▶ **Consignes**
(A) Dans le texte sur le parcours de Michel-Olivier Michel, combien de personnes ont suivi le premier stage à Cotignac ?
(B) Poursuivez le texte sur le parcours de Michel-Olivier Michel à partir de sa dernière phrase.

▶ **Texte extrait**
>>>

Il y a quatre ans, après douze ans d’expérience théâtrale, en tant qu’acteur et metteur en scène, Michel-Olivier Michel ressent un goût d’inachevé dans la pratique de son métier. En effet, le théâtre l’a poussé à surinvestir le champ du sensible, de l’affect et des émotions. Dans le célèbre Cours Florent, qu’il a suivi mais où il a également enseigné, le leitmotiv, la manière d’appréhender un texte passe souvent par la question : « Comment tu le sens ? » Cette approche qui pousse à l’hypertrophie de la subjectivité déteint sur le reste. Par ailleurs, investi en tant que laïc dans la communauté de Bethléem, il ressent le désir d’enraciner sa foi dans quelque chose de plus objectif. Il a alors commencé une licence de théologie aux collège des Bernardins, qu’il est sur le point d’achever par la rédaction d’un mémoire sur le thème de « Personne et communauté ». Ce rééquilibrage de sa vie spirituelle, il veut également l’accomplir dans sa vie d’acteur de théâtre, ce qui suppose un véritable recentrage.
À l’époque, il suit des cours de philosophie et de théologie à Toulon. Comme il aime partager ce qu’il fait, tout naturellement naît l’idée d’un stage de théâtre qui intègre des temps de réflexion. Il fixe la barre de réalisation de son projet à huit stagiaires. Un groupe, nous dit-il, doit comprendre entre huit et douze personnes pour qu’une dynamique naisse. En dessous de huit, le projet ne se fera pas : « la volonté du bon Dieu ». Ils seront neuf à suivre ce premier stage à Cotignac, sanctuaire varois, lieu d’apparitions mariales et d’une apparition de saint Joseph (cf. France Catholique n° 3473).

<<<

▶ **Lignes de données**
>>>

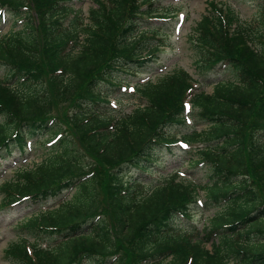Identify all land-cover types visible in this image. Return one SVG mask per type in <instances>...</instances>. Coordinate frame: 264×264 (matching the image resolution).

<<<

▶ **Corrigé**
(A) Neuf personnes.

(B)
Une amie comédienne et metteur en scène vient l’épauler pour donner une deuxième approche aux stagiaires et les cours de philosophie sont assurés par un de ses professeurs de Toulon, frère de Saint-Jean, docteur en philosophie. Le thème lui apparaît comme une évidence : « L’émerveillement comme source de la philosophie et de l’art ». Le philosophe s’émerveille devant le réel, qu’il cherche à comprendre, et l’émerveillement de l’artiste naît d’une intuition qu’il essaie de transcrire à sa manière et de partager. L’émerveillement, jonction entre philosophie et art. La question qui guidera le stage sera donc : « Peut-on encore s’émerveiller ? » Ainsi naissent les Ateliers Philo-Théâtre. L’expérience est tellement concluante, Michel-Olivier parle de « moment de grâce », que les stagiaires parisiens poussent pour continuer l’expérience à Paris pendant l’année.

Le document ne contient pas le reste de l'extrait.